Obesity adds to the risk of anesthesia, and for this reason people who are very overweight should try to lose weight before entering hospital. Some surgeons are reluctant to carry out nonemergency operations on heavy smokers or obese patients as they consider the risks to be too great. However, starting a long, strict diet before your operation is inadvisable. The consultant will have assessed your weight when seeing you at your outpatients’ appointment, and will probably have given you some guidance at that time.

Waiting

It may seem that you have been admitted to hospital unnecessarily early, and you may find you have to wait on the ward with little to do. Apart from having to be seen by all the medical staff mentioned above, who are responsible for many other patients as well, time will also have been allowed for the assessment of any medical problems you may have, and for the results of any blood tests to be received.

Sometimes operations have to be cancelled at the last moment if an emergency has arisen and an earlier operation has taken longer than expected. Your operation may have to be postponed, perhaps for a few hours or until the following day, but as the stress a cancelled operation of this sort would cause is well understood, it is extremely unlikely that you would be sent home.

You will probably be given only an approximate time for your operation, being told if it is scheduled for the morning or afternoon.
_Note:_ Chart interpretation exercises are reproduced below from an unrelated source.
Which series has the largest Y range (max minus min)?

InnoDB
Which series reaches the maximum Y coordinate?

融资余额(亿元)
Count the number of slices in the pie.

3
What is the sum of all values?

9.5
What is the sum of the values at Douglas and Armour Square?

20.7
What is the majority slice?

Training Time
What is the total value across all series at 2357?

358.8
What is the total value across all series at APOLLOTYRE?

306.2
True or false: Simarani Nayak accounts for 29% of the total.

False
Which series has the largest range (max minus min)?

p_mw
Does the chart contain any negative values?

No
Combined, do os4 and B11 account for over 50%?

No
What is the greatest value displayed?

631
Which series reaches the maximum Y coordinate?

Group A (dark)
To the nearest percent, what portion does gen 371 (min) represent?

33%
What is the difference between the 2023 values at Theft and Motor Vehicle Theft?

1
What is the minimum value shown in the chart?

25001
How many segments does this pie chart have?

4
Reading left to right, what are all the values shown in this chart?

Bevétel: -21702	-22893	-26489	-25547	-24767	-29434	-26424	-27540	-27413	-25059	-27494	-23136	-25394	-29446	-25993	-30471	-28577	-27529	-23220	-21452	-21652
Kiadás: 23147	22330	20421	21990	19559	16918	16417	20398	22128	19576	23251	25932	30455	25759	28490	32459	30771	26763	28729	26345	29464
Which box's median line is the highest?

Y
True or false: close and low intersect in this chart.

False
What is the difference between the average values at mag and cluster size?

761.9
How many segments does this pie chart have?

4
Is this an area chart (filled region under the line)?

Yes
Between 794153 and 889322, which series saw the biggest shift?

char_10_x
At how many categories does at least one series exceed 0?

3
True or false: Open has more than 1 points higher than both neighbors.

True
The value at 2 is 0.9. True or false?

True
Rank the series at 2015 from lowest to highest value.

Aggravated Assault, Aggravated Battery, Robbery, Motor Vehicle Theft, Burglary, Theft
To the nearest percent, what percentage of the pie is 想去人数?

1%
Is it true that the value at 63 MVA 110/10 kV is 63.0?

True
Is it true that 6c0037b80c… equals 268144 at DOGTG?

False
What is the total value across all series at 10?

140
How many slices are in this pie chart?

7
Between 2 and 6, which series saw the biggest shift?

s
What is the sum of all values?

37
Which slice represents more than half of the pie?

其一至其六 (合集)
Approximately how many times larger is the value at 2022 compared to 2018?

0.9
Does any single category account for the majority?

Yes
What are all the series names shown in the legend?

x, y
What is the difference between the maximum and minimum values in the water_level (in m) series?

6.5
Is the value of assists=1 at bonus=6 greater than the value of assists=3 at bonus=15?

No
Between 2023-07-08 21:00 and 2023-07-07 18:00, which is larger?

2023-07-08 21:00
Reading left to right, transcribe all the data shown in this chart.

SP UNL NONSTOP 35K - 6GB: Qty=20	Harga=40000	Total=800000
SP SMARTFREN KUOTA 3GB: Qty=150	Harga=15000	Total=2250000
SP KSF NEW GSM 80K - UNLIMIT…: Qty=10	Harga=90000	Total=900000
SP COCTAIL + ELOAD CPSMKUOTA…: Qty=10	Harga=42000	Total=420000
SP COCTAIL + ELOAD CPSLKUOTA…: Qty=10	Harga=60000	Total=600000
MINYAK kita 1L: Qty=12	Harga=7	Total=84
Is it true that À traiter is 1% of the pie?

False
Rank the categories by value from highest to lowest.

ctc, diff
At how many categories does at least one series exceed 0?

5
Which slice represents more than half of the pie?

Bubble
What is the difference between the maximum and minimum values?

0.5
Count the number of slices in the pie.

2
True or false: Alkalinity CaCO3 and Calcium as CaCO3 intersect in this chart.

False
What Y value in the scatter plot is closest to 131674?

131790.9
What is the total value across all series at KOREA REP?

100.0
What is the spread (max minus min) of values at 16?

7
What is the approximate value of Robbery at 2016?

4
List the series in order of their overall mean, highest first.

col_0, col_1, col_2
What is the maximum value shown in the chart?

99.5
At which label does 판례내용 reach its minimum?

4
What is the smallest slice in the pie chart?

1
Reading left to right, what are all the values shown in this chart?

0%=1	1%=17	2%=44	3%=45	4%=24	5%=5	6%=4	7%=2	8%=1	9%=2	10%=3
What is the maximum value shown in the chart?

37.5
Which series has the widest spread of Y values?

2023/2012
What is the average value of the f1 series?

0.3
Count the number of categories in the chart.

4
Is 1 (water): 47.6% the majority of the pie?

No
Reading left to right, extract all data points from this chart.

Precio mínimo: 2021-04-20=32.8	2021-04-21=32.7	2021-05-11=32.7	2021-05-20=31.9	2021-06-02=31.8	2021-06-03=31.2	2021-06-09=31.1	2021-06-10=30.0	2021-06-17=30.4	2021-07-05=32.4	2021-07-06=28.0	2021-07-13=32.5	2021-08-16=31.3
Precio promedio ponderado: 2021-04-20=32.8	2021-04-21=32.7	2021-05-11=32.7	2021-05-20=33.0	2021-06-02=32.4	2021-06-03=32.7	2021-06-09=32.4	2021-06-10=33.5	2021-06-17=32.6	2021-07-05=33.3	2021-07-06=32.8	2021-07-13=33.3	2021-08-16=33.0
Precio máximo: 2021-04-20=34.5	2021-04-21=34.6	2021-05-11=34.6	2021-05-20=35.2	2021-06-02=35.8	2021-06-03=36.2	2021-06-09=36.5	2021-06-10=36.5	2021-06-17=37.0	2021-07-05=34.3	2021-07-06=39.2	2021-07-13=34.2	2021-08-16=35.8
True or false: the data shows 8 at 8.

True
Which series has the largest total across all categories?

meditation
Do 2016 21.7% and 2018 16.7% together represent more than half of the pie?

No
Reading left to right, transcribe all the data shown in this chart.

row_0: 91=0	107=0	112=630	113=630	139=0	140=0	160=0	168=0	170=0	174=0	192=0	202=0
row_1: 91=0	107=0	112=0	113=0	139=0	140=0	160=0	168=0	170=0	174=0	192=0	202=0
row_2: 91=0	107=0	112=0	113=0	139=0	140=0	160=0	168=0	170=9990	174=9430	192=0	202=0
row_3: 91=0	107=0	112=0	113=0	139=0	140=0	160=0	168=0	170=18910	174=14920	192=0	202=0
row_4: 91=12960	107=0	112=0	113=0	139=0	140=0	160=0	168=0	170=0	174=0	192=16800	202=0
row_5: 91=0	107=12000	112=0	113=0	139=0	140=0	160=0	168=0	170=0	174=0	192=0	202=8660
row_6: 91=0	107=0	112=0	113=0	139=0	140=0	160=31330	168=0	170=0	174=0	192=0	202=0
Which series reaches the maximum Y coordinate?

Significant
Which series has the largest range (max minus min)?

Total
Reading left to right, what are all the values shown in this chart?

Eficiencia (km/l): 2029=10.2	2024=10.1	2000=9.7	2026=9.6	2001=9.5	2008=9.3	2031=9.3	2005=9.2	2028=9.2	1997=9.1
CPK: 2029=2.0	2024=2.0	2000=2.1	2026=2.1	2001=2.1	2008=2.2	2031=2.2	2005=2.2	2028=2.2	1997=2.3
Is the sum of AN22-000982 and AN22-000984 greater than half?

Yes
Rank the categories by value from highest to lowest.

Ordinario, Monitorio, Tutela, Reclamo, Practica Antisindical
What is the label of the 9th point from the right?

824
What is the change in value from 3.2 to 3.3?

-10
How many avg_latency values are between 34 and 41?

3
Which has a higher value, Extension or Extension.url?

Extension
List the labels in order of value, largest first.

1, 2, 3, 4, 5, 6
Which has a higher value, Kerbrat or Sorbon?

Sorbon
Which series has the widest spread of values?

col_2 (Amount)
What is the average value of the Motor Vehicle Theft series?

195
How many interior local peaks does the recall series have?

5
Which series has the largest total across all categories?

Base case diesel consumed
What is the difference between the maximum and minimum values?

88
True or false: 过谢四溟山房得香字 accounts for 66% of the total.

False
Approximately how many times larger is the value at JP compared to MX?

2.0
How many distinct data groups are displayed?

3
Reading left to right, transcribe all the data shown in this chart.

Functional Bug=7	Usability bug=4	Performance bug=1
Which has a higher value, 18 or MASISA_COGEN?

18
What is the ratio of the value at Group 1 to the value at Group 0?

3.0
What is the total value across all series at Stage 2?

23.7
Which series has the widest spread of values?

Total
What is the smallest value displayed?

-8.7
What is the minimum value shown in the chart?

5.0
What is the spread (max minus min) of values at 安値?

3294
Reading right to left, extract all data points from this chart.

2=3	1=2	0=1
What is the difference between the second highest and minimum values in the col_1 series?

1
Surgery being done before yours may take longer than expected if complications arise.

Leaving the ward for your operation

Before being taken from the ward to the anesthetic room or operating theatre, you will be given a hospital operating gown to wear and will be asked to put on your anti-embolism stockings. A plastic-covered bracelet bearing your name and an identifying hospital number will be attached to one or both of your wrists. You will then be taken from the ward on a hospital trolley.